Gil’s work, on the other hand, tends to be much more explicit. For a performance during the show’s opening reception, he lay on the floor of PAFA’s gallery and had — by turns — sugar, tobacco, coffee, and sand poured into his mouth. That child of Cuban immigrants was smothered to the point of not breathing by those iconic Cuban materials. The performance piece is called “Boca (Your Memories Are My Myths).”

“I try to make things that have a personal narrative and a more macro perspective,” he said. “It’s not a personal journal.”

One of Gil’s wall installations features dozens of spark plugs hanging by fishing hooks. It’s a comment on the iconic Chevys of Havana. It’s also about his father.

“My father was a car guy,” he said. “I grudgingly helped in the garage fixing old cars that became the family cars for all of my young life.”
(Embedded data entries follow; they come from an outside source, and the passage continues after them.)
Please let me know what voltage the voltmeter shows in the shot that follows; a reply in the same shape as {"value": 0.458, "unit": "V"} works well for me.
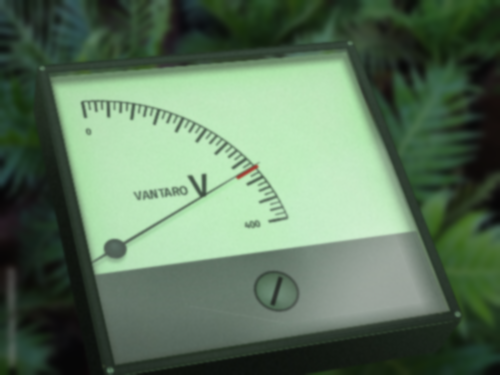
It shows {"value": 300, "unit": "V"}
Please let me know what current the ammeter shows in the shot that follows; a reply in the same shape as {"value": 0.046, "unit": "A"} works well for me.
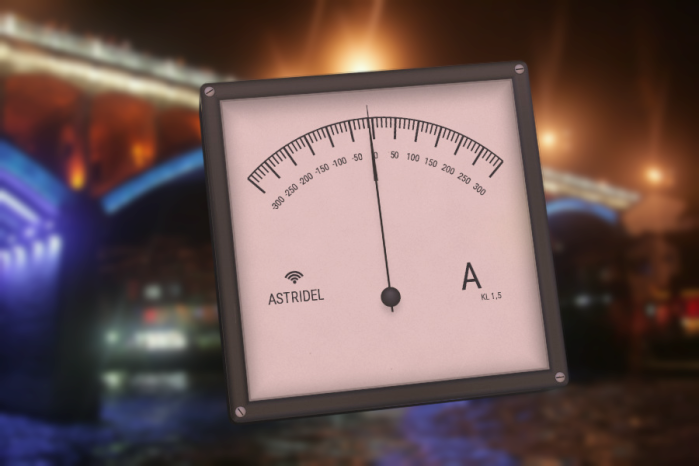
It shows {"value": -10, "unit": "A"}
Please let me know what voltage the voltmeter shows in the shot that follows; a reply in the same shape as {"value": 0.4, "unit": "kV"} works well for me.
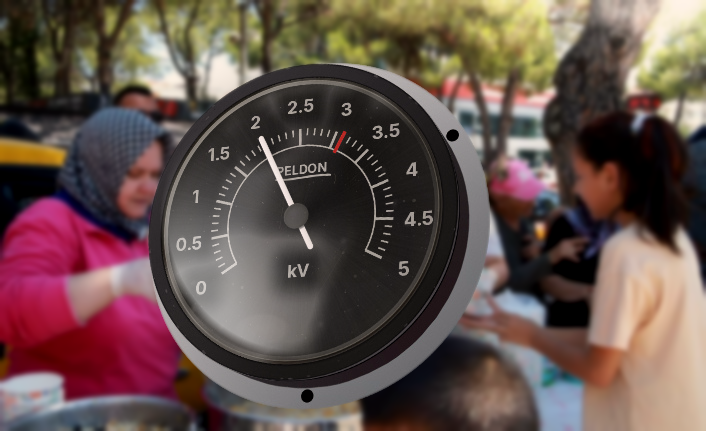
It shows {"value": 2, "unit": "kV"}
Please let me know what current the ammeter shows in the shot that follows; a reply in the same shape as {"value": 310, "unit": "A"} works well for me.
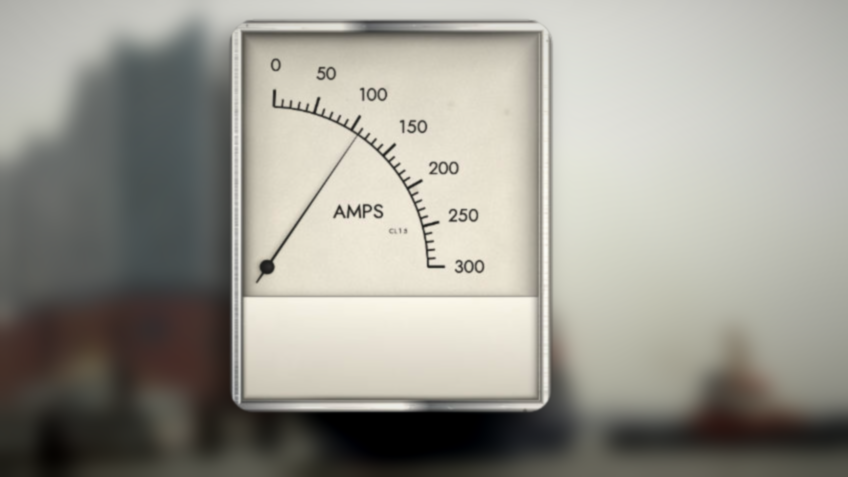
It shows {"value": 110, "unit": "A"}
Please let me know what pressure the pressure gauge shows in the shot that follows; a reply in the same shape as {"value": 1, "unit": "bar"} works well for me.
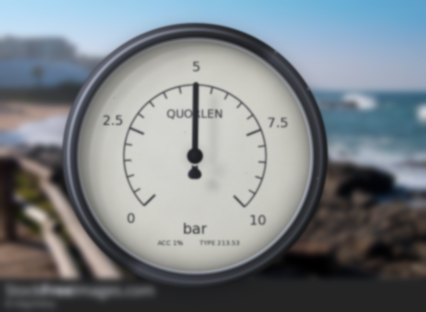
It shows {"value": 5, "unit": "bar"}
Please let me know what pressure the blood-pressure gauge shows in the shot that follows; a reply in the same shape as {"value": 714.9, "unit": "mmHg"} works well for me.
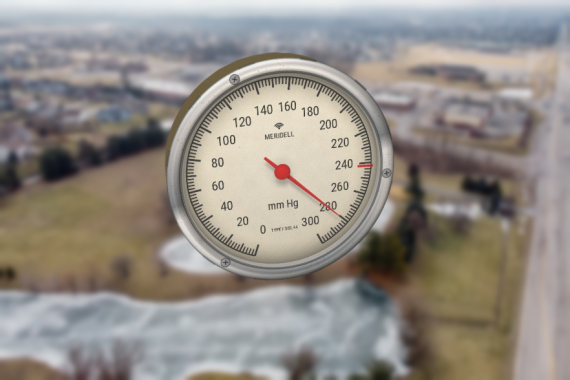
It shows {"value": 280, "unit": "mmHg"}
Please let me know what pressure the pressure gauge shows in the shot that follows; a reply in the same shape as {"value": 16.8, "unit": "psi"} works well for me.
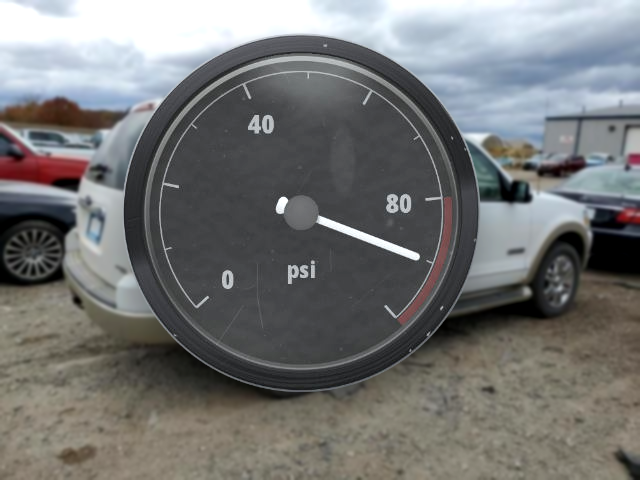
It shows {"value": 90, "unit": "psi"}
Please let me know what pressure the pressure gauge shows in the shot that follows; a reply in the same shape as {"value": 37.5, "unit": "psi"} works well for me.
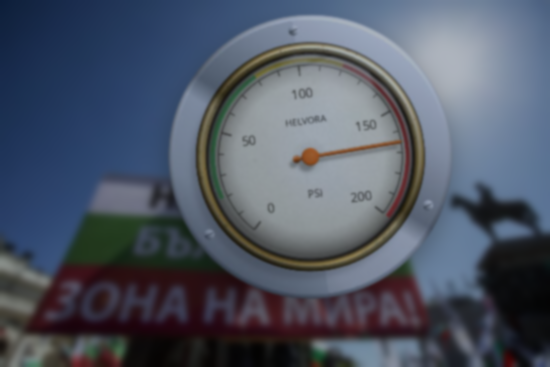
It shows {"value": 165, "unit": "psi"}
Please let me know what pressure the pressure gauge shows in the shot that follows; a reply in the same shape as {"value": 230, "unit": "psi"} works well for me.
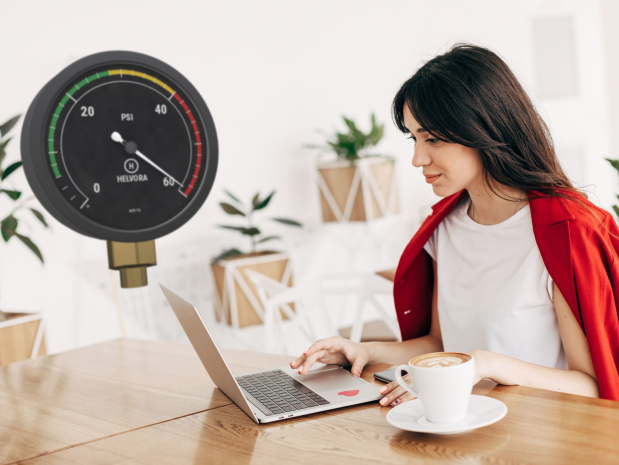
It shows {"value": 59, "unit": "psi"}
Gil’s mother also appears in his work, particularly in a set of giant rosary beads made from inner tube rubber. The material of “oración (ave Maria)” refers to Cuban refugees crossing the ocean in inner tubes, while the shape of the work refers to Cuban’s uniquely syncretic practice of Catholicism.
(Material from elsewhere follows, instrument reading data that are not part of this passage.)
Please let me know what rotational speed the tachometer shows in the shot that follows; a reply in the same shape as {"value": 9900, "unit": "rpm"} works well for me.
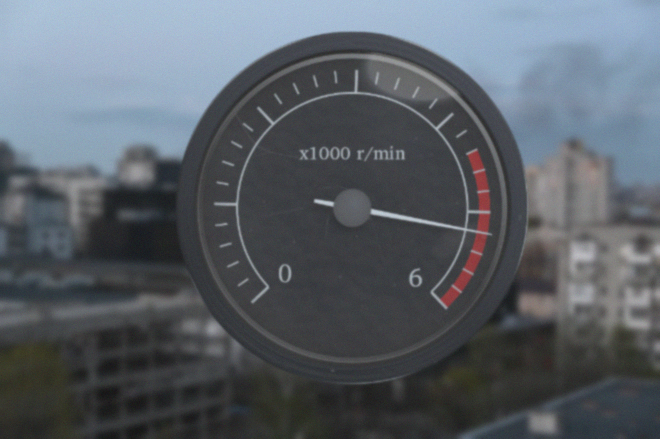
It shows {"value": 5200, "unit": "rpm"}
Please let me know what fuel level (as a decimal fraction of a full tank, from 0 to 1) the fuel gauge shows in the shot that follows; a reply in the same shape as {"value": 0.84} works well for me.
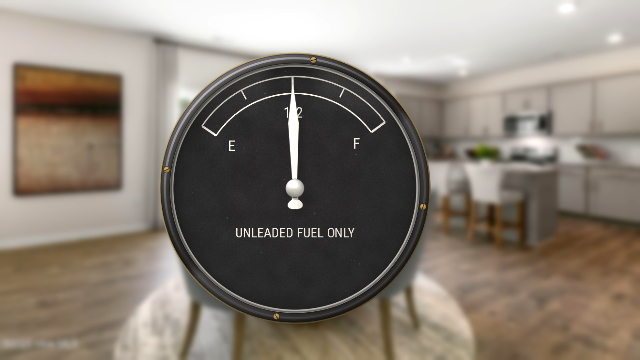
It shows {"value": 0.5}
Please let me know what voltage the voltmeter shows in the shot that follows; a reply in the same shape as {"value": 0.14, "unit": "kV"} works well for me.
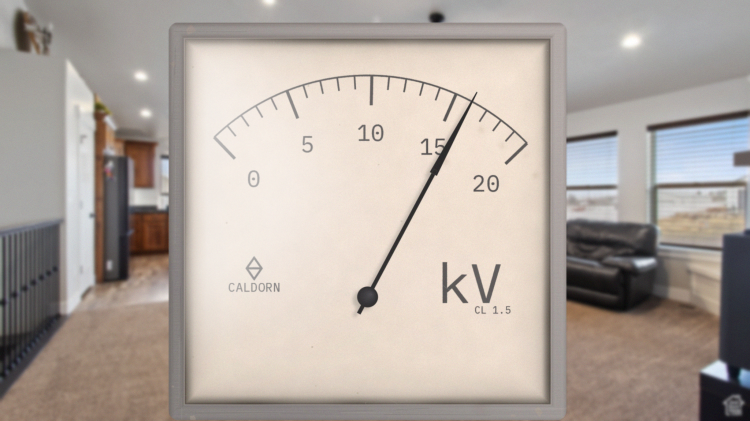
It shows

At its root, it comes from the faith of Gil’s mother and grandmother.

“I’m not faithful, but the expressions and poetry of it were most pronounced in these incredibly strong women who raised me,” he said.

Although shy of saying his mother practiced a syncretic form of Catholicism infused with elements of Afro-Cuban Santeria (“you gotta be careful saying that around Catholics”), Gil admitted he is impressed by people who bend religion to fit their own experience of the world.

“I’ve gone to Catholic churches where it’s not Latino, and some where they are, and it’s different, man,” he said. “There’s a different sound when voices rise in song, a different body contact when people shake hands and wish each other peace, the way the priest puts the host directly into your mouth rather than in your hand.”

Although reverent, Gil’s mother was no saint. Another set of his works features tobacco leaves pressed to paper that has been laser-etched with phrases from his elders overheard as a child. The phrase attributed to his mother — unprintable here — is salty.

After its summer run at PAFA, “Swarm” will go to Lafayette College.